Вакансий в корпусе не было. Однако смоленского отрока зачислили кандидатом. Так же поступили и с прочими. Не различая Луконина и фон Мейснера, Ограновича и Буаселя — лишь бы дворянин.
Кто поступал в морские учебные заведения, знает, как долог, как нескончаем кандидатский искус: господи, боже ты мой, да когда ж, когда ж признают тебя «полноценным»?
Более двух лет Нахимов был кандидатом. Но его уже осенили паруса. Бриг ходил «между Кронштадтом и петербургскими вехами, обучая гардемарин разным поворотам и действиям парусов при всяких направлениях ветра».
В 1815 году Павла Нахимова включили в списки воспитанников Морского корпуса. С палубы «Симеона и Анны» явился он в Петербург, на Васильевский остров, в эти здания, соединенные дворами, темными коридорами и полутемными галереями.
Учили не вразвалку, плотный был учебный день: с восьми утра до полудня; с двух пополудни до шести; с семи вечера до одиннадцати. Начинали арифметикой. Очевидно, не очень-то полагались на познания, указанные в прошениях. И кадеты грызли гусиные перья, клонясь над задачником:
Нововъезжей в Россию французской мадаме
Вздумалось оценить богатство в ее чемодане;
А оценщик был русак,
Сказал мадаме так:
«Все богатство твое стоит три алтына,
Да из того числа мне следует половина».
Успехи определялись не баллами, а словесно: «отлично»; «хорошо»; «весьма и очень хорошо»; «хорошо»; «довольно хорошо»; «посредственно».
Но если оценивать самих учителей, то… То, право, не следует полагаться на безапелляционный приговор Завалишина: дескать, «при общей серости учителей кадеты могли брать только своими способностями или прилежанием». Нет, не только! Это натяжка, преувеличение. Может, и были «серые» (в каком заведении их не бывает?), да были и отнюдь не таковские.

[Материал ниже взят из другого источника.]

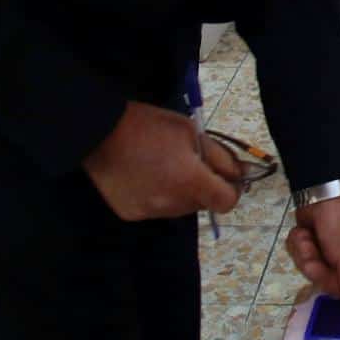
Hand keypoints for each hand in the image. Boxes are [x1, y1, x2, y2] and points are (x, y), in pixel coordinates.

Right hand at [83, 103, 241, 221]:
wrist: (98, 132)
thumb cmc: (149, 125)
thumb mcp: (191, 132)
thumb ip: (220, 156)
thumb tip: (241, 173)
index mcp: (190, 181)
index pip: (226, 202)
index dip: (231, 188)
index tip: (224, 174)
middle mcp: (172, 204)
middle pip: (202, 204)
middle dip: (204, 186)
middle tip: (189, 162)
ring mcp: (150, 212)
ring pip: (180, 208)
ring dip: (181, 192)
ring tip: (163, 167)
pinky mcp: (132, 214)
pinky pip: (156, 209)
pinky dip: (158, 196)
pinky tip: (144, 176)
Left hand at [284, 192, 339, 324]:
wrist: (325, 188)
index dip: (325, 278)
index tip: (321, 264)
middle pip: (320, 278)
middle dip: (311, 261)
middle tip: (313, 245)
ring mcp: (327, 248)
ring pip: (307, 265)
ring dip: (303, 249)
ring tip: (308, 234)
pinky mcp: (312, 238)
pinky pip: (299, 251)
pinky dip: (298, 240)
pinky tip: (303, 229)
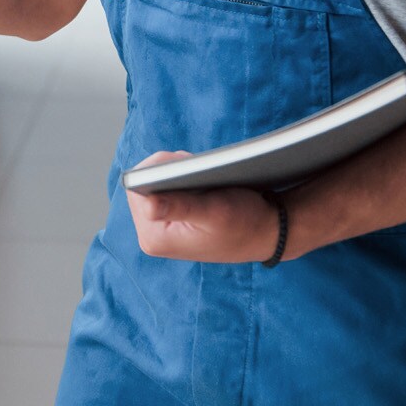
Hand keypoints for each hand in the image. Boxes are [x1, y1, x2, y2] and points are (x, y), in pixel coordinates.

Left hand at [125, 151, 279, 263]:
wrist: (268, 233)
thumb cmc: (246, 224)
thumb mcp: (214, 211)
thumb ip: (181, 206)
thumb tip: (148, 203)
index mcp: (154, 238)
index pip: (137, 188)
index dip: (160, 169)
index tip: (187, 167)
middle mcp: (151, 235)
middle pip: (145, 183)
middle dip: (169, 170)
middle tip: (198, 173)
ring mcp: (160, 228)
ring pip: (156, 183)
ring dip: (178, 173)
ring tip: (203, 181)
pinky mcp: (172, 220)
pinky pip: (167, 188)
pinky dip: (183, 180)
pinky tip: (203, 185)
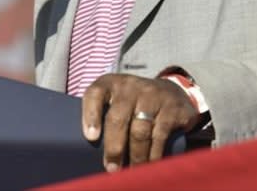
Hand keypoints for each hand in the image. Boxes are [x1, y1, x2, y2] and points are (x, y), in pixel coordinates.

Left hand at [82, 73, 199, 170]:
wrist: (174, 93)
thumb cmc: (135, 104)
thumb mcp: (116, 101)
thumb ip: (102, 116)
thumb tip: (83, 150)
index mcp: (111, 84)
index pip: (95, 93)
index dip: (90, 114)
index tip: (90, 137)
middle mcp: (131, 86)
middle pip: (117, 117)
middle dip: (114, 148)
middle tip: (111, 169)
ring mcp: (153, 95)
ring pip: (139, 130)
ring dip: (134, 156)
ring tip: (130, 172)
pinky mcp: (172, 108)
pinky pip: (160, 135)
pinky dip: (153, 154)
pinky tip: (149, 164)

Александр Беляев (впоследствии декабрист) описал на склоне лет Морской корпус нахимовской поры. Беляев рассказал и о прекрасном математике Исакове, и о добрейшем и дельном учителе английского языка Бругенкате, и о словеснике Груздеве, который не уступал в педагогическом даровании ни математику, ни англичанину. Наконец, в числе корпусных воспитателей был и такой высокоталантливый, образованный и гуманный человек, как Николай Александрович Бестужев.